Government politicians who paid tribute to healthcare workers this week have been accused of hypocrisy over their failure to supply enough equipment to protect the workers or to take care of the ill.
Health officials on both sides of the border expect the number of available intensive care beds to hit zero amid warnings that the coronavirus disease is still well short of its peak.
Some nurses in the North have sought legal advice over shortages of masks and protective clothing. In the South, top medics made public appeals for essential equipment.
Some of the shortages being seen now are the result of chronic underfunding of public health care over decades by right-wing governments. Despite the expected surge, official attemts to secure supplies remain ad-hoc and ineffective, and voluntary efforts are taking their place.
A lawyer in Belfast was contacted by frontline nurses who have been forced to treat coronavirus patients without proper masks and protective clothing.
They said urgent provision of kits - known as Personal Protective Equipment (PPE) - is needed, particularly “full gowns that are disposable, aprons, footwear that can be decontaminated, fluid shields and FFP3 masks”.
They also want testing for all staff exposed to suspected and positive coronavirus patients to be prioritised.
A letter sent by lawyer Claire McKeegan to Health Minister Robin Swann outlines the concerns of nurses working in the Belfast area who are “putting themselves at risk every day they go to work”. A hospital consultant and a GP have also sought help.
“Our clients have informed us that they are fearful of their safety in the hospitals due to the lack of Personal Protective Equipment (PPE),” the letter states.
The development comes as medical associations in Ireland and Britain warned that doctors and other healthcare professionals will become “very ill and die” if they don’t have proper access to protective kits.

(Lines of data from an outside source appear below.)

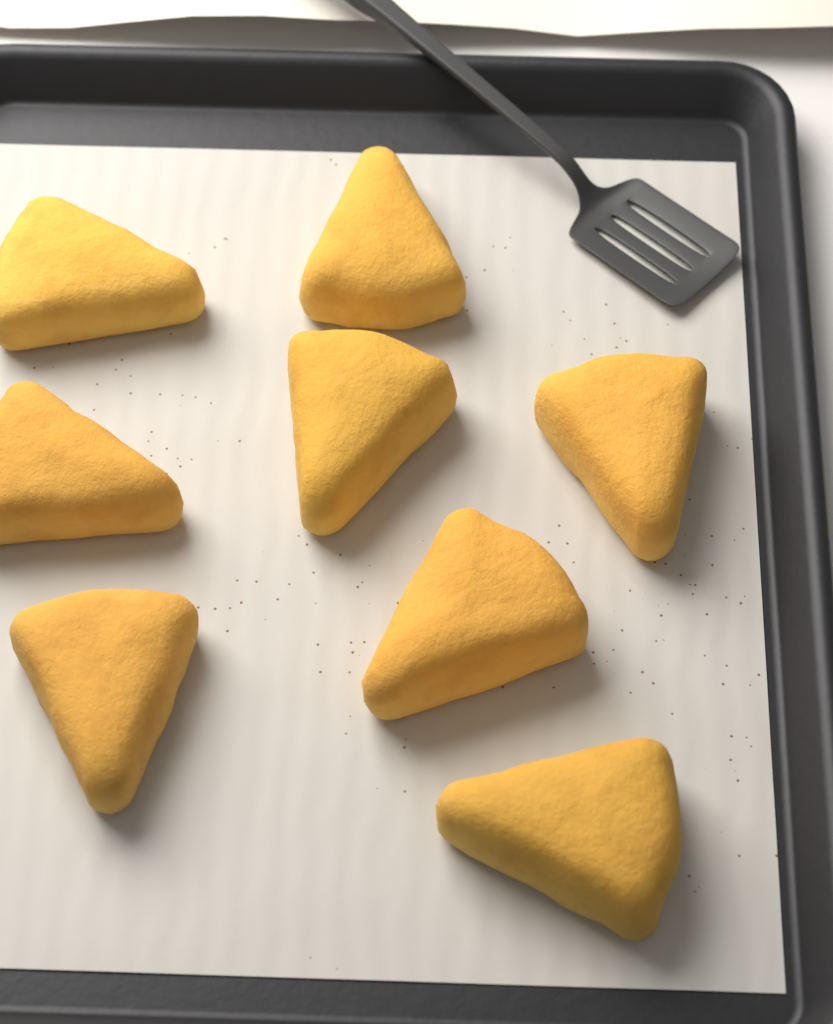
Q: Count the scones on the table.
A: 8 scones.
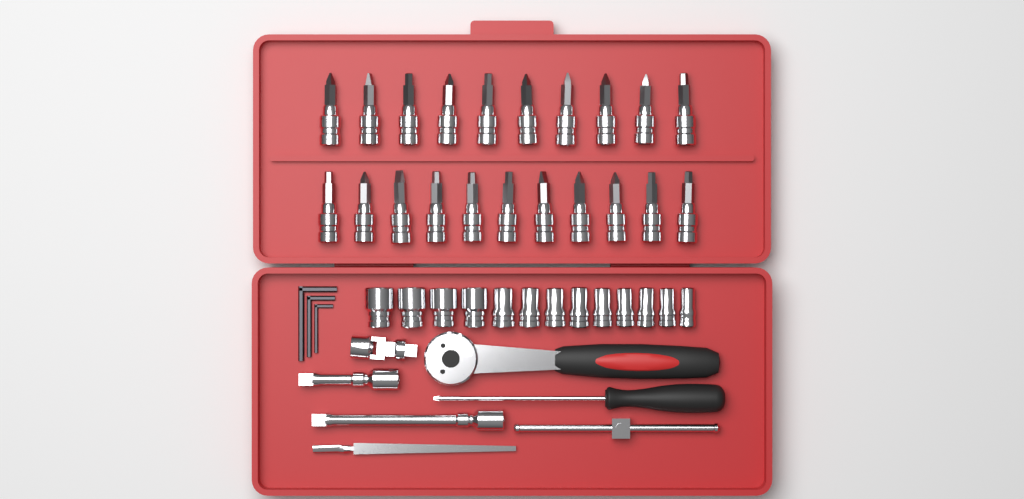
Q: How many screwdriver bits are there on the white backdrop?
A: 21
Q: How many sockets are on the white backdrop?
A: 13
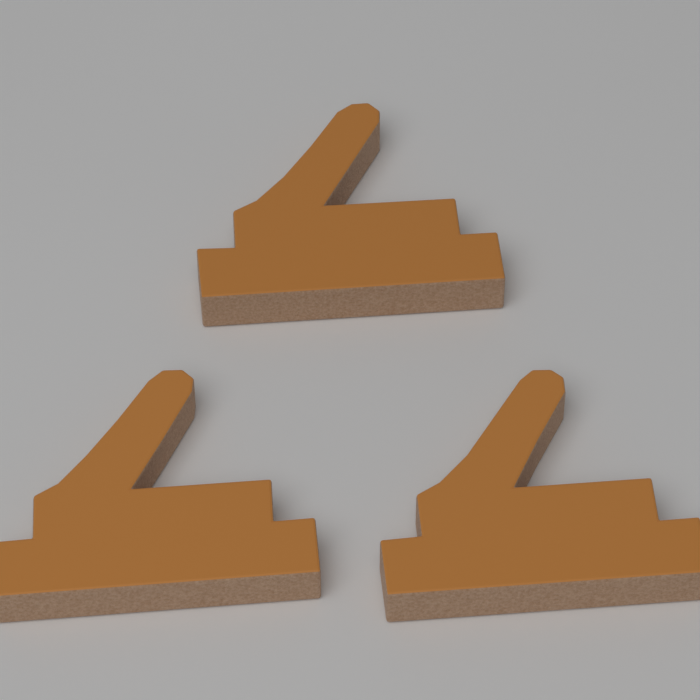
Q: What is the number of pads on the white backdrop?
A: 3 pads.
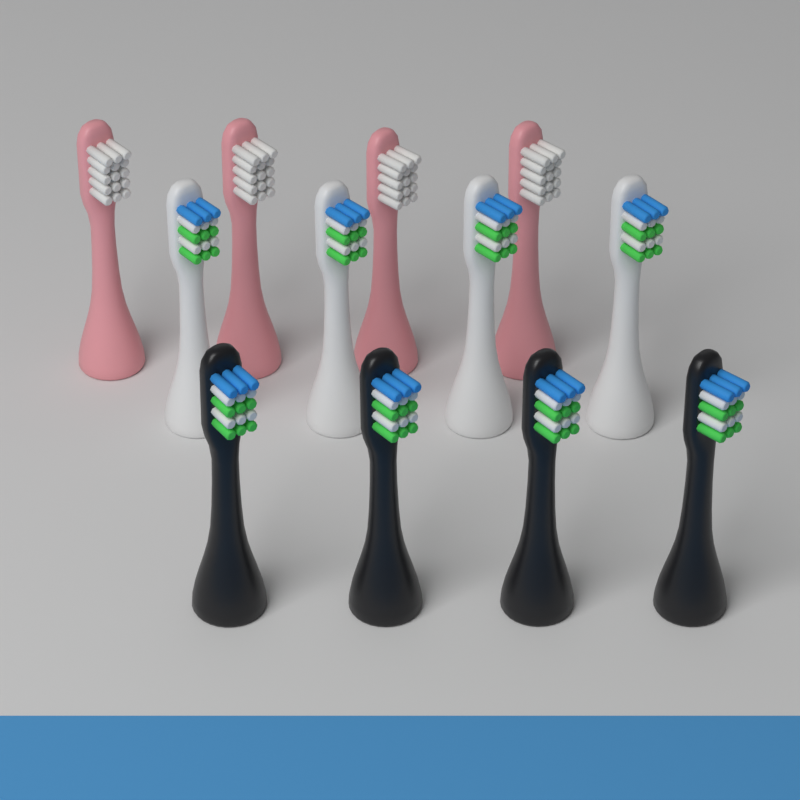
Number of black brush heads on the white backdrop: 4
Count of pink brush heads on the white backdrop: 4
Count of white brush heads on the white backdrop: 4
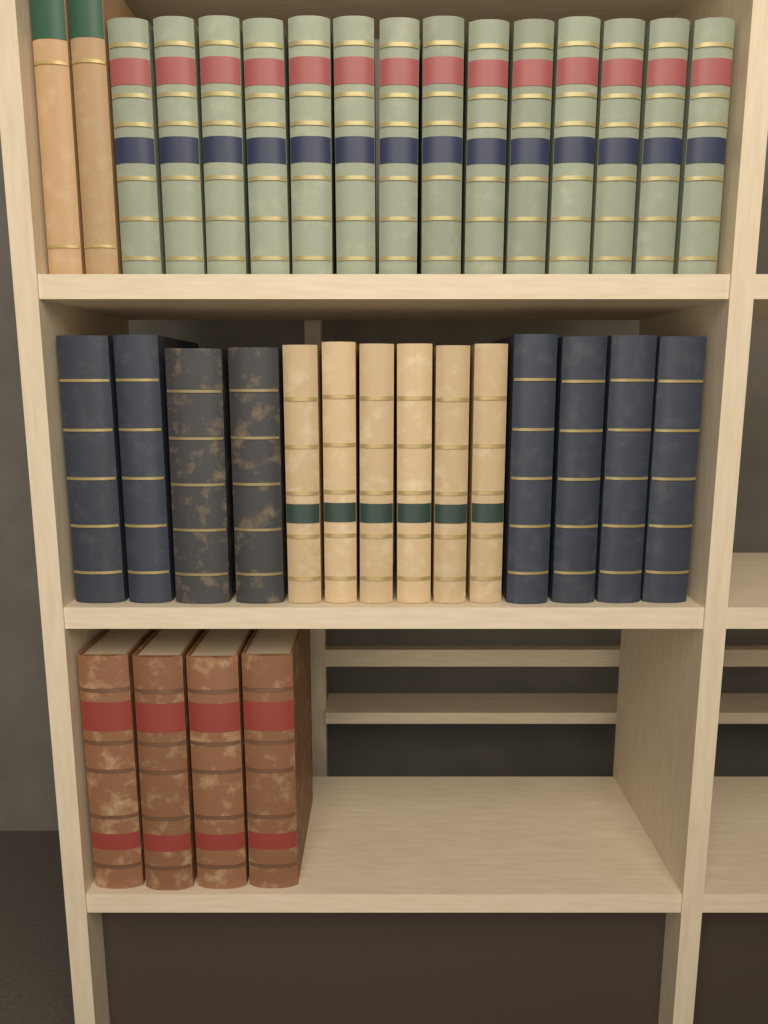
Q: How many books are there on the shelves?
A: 34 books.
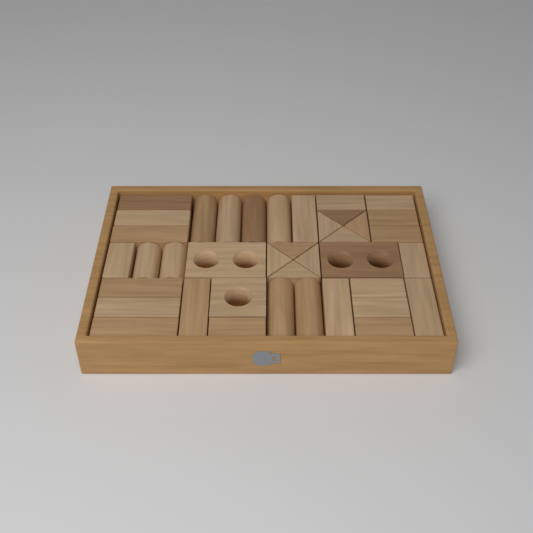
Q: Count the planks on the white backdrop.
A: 20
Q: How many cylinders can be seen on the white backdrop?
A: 8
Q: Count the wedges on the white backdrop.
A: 8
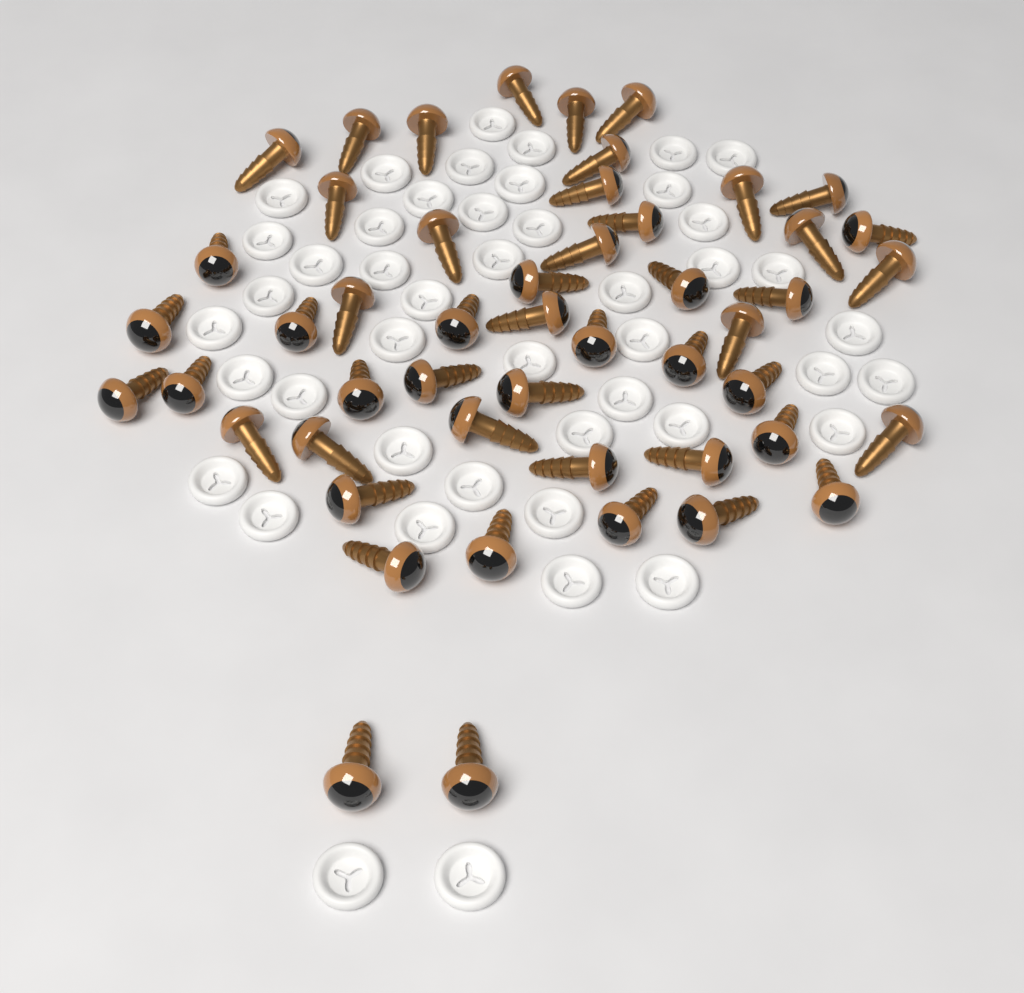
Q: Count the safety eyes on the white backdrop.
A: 50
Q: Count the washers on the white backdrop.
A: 46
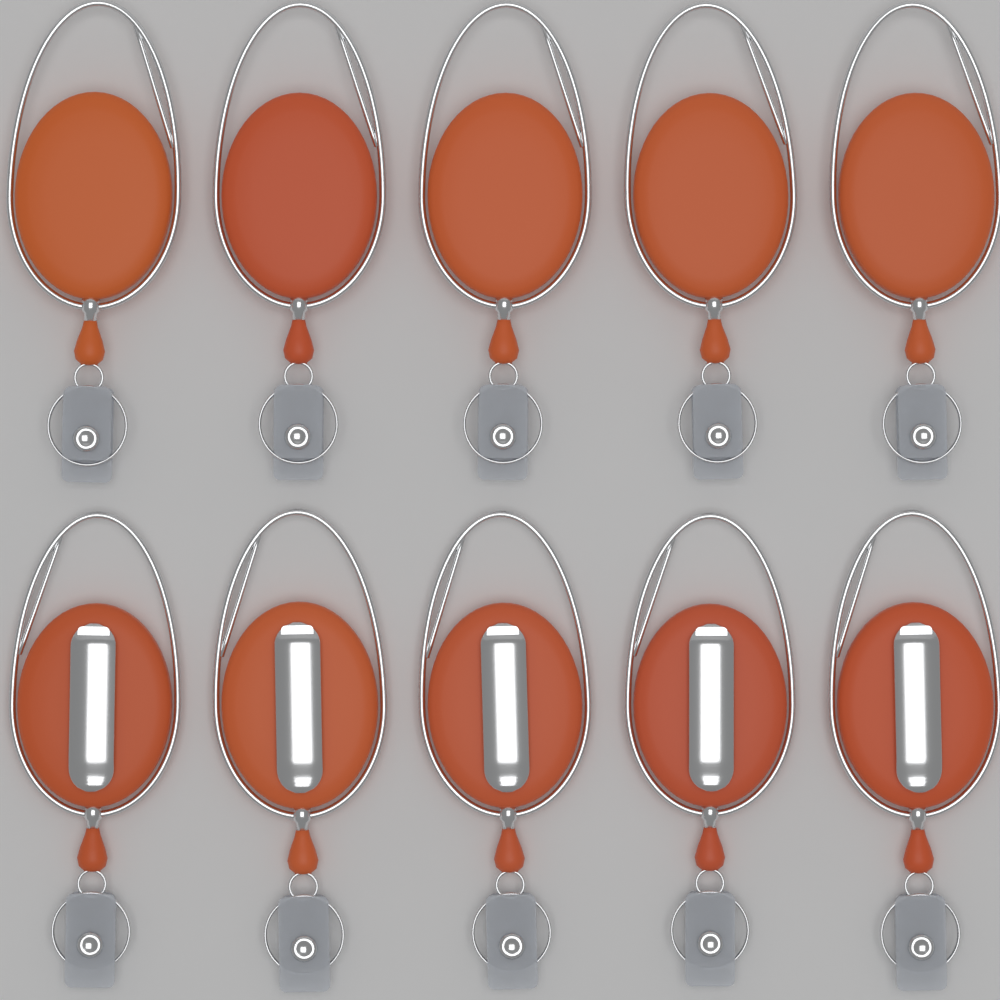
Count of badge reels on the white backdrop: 10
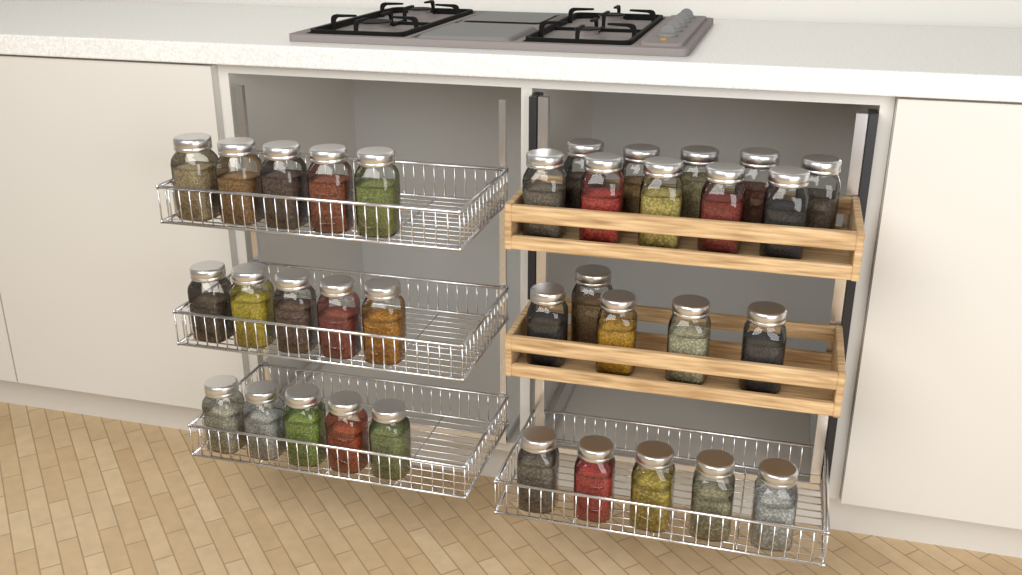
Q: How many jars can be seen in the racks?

In the 26 Counties, one in four cases of the virus so far has been a healthcare worker, and now one of them, a nurse in Dublin, has lost her life. These shocking statistics has led to calls for the resignation of the 26 County Chief Medical Officer Tony Holohan and HSE chief Paul Reid. Since the start of the crisis in January, both made numerous claims, repeated by government Ministers, that the health service was ‘very well prepared’ for the epidemic.
But senior medics at St James’s Hospital in Dublin this week had to take to social media to seek masks, gowns and gloves from food and pharmaceutical businesses. The Association of Chinese Professionals in Ireland said it had donated 10,000 surgical masks as a result.
Aontú leader Peadar Tóibín said he had personally received requests from health professionals desperately seeking personal protection equipment. “It’s shocking that many nurses and doctors feel they have to scramble around on social media and WhatsApp groups,” he said.
Government claims of 50-60 planeloads of equipment arriving into Dublin from China have not yet materialised. Sinn Féin have asked for more clarity. Health spokesperson Louise O’Reilly called for anyone with equipment items to donate them to the HSE.
“We are all in this together, but our health workers are not only our last line of defence, but our only line of defence. Please, let’s help them in any way we can,” she said.
The shortage of masks has also seen vulnerable citizens at nursing homes and care homes needlessly exposed to infection, leading to clusters of avoidable deaths.
In the North, constraints on equipment for existing hospitals has led to a plan for ‘field hospitals’ with reduced medicial facilities.
Concerns are also increasing over the life-and-death decisions being made by government officials. The Six County Department of Health permanent secretary Richard Pengelly said he had personally authorised doctors to categorise patients into “priority groups”, with some categories to be refused treatment for 2 to 3 months.
“This is a health crisis that is being met with an economic response by the British and 26-County states,” warned a statement by Republican Sinn Féin. “It is time to set the economic ideology aside and face up to the real task of saving human life.
“The heroic work of the health workers, retail and transport workers and all others engaged in essential public service demands no less.”